------ Task material ------

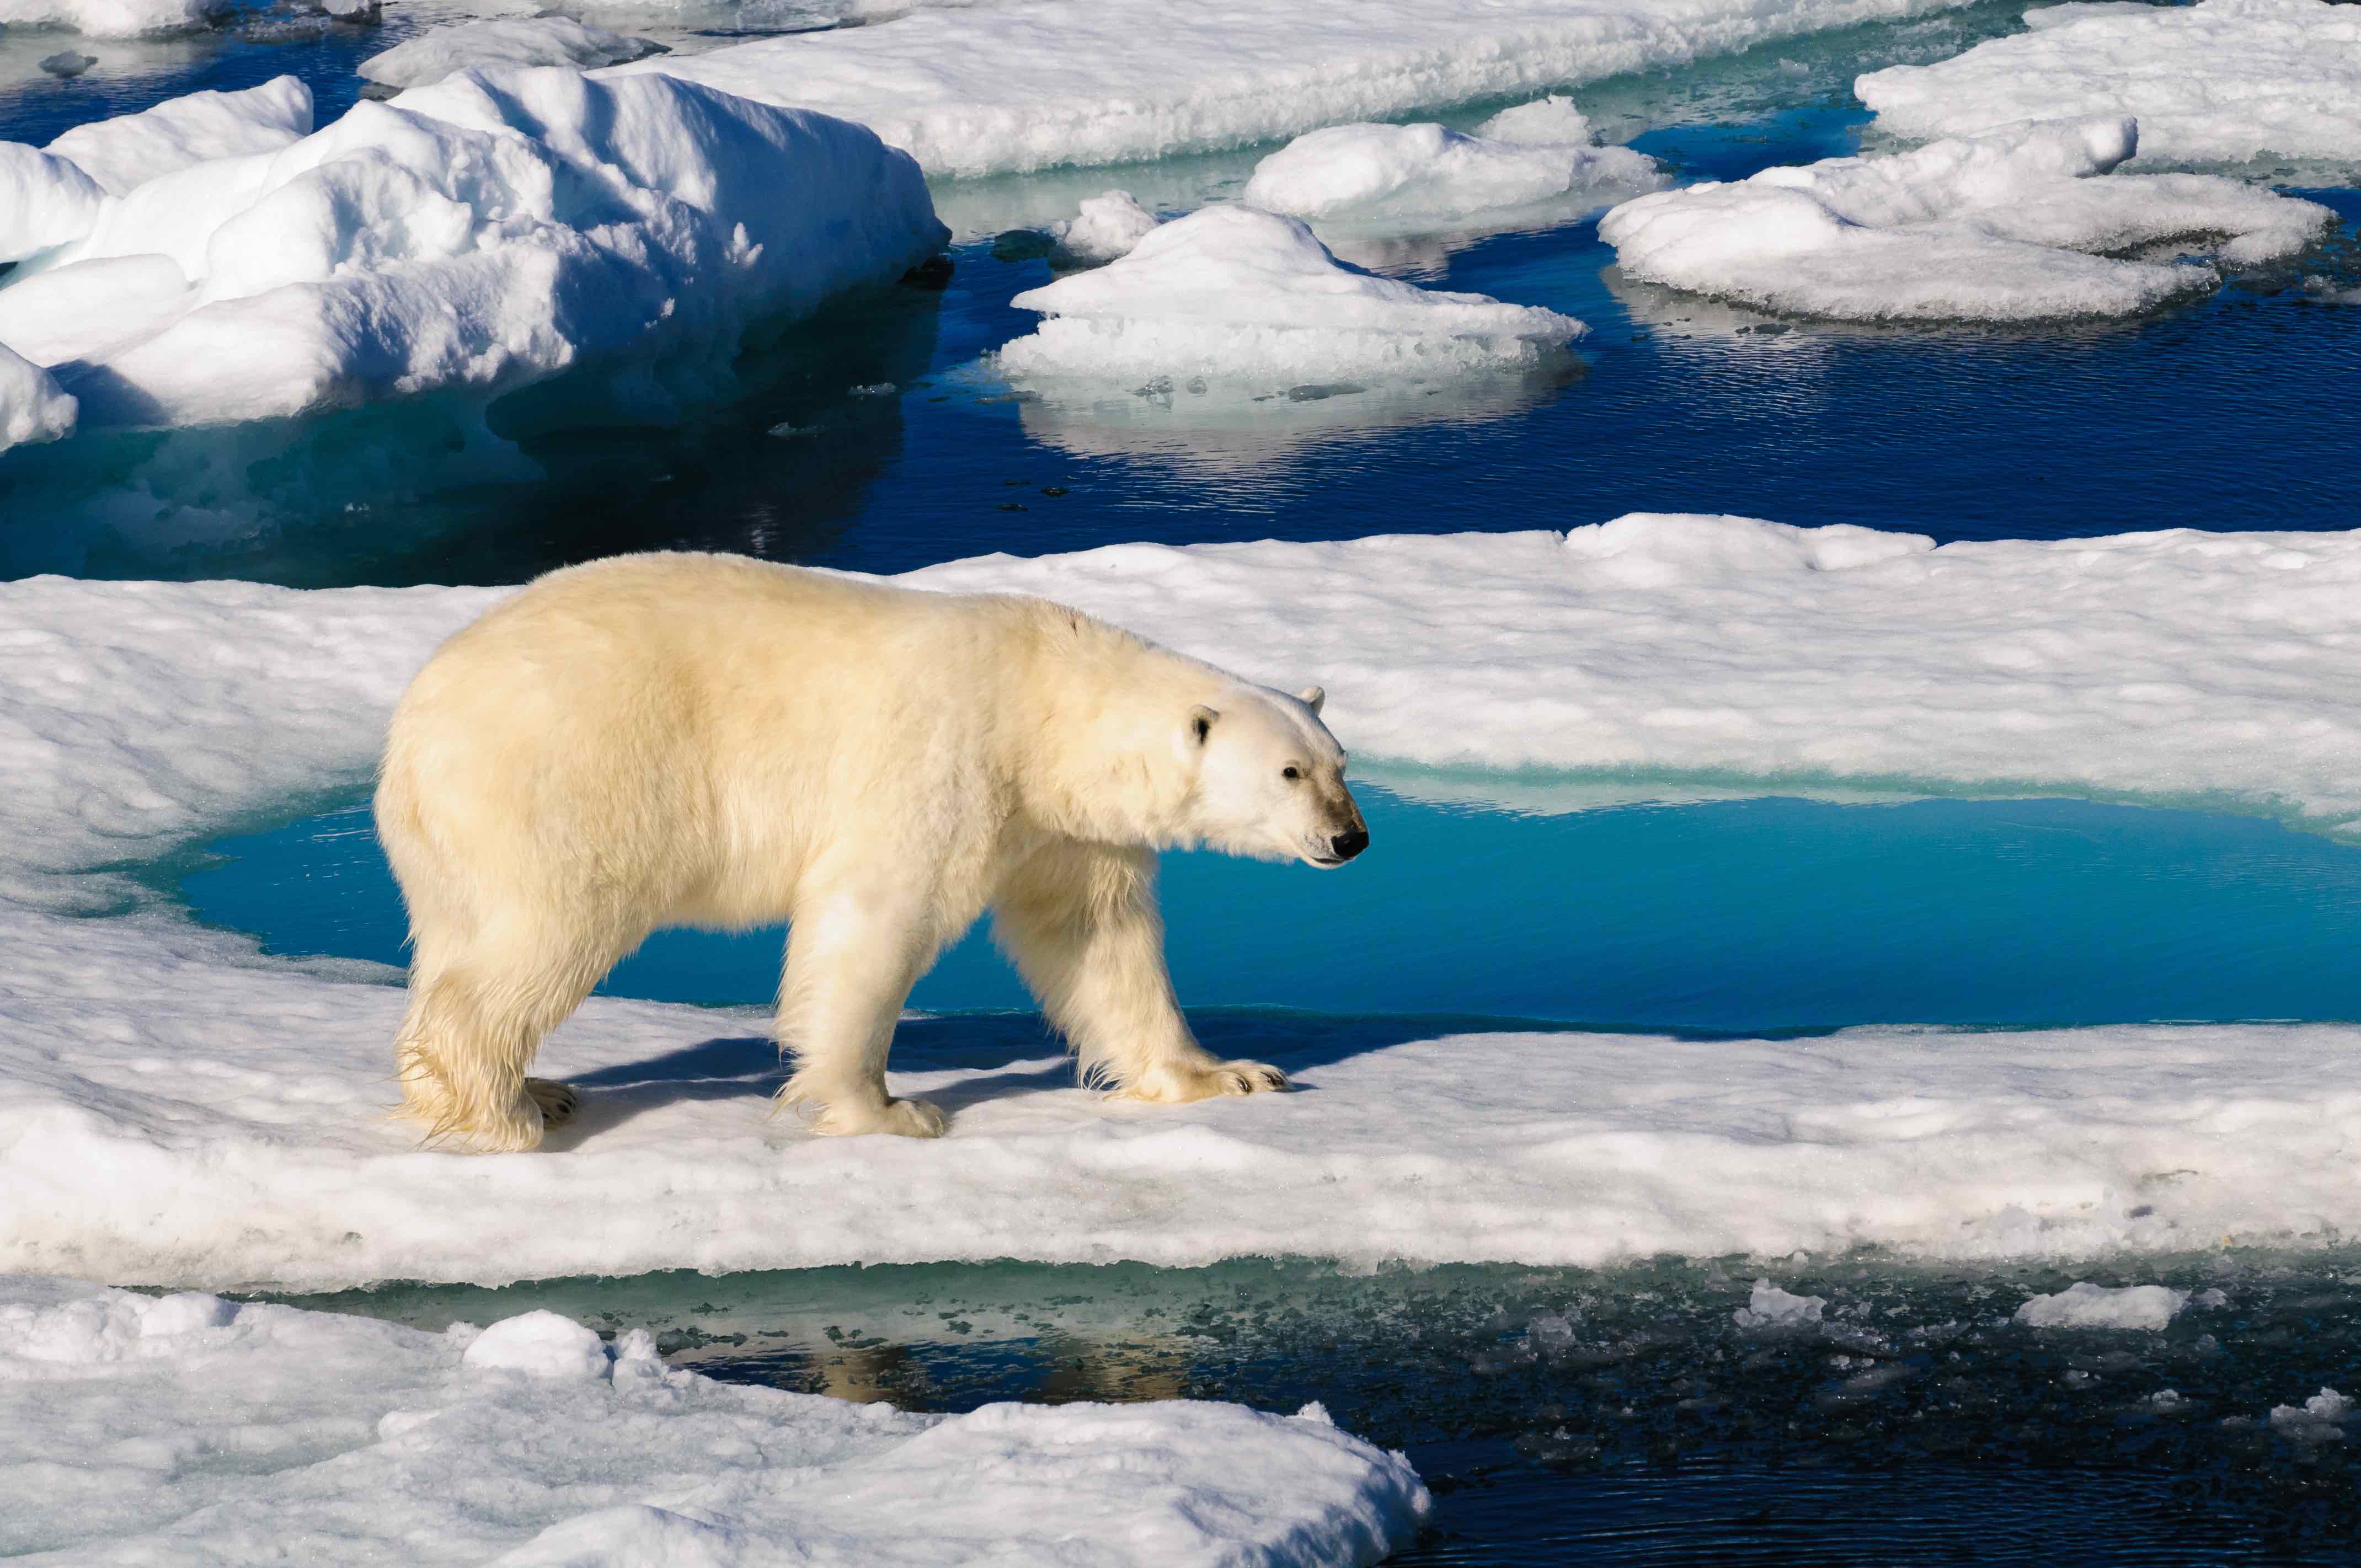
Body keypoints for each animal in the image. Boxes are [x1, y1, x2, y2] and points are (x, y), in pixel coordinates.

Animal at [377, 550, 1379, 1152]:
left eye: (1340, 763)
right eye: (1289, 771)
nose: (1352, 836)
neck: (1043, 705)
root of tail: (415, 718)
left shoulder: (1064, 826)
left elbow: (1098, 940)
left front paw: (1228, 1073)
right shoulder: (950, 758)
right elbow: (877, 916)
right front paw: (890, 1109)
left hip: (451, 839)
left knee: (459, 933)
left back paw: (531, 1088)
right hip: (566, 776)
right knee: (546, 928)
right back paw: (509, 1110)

------

For this exercise, write the listing out again exactly, excluding all images.

Body keypoints for each animal in the image. Boxes are [x1, y1, x2, y2] and points are (x, y), in pixel coordinates.

Animal at [377, 550, 1379, 1152]:
left eye: (1340, 763)
right eye: (1289, 771)
nose: (1352, 836)
neck: (1043, 705)
root of tail: (415, 718)
left shoulder: (1064, 826)
left elbow: (1098, 940)
left front paw: (1228, 1073)
right shoulder: (950, 758)
right elbow: (877, 916)
right front paw: (890, 1109)
left hip: (451, 839)
left knee: (459, 933)
left back paw: (531, 1088)
right hip: (566, 776)
right knee: (546, 928)
right back paw: (509, 1110)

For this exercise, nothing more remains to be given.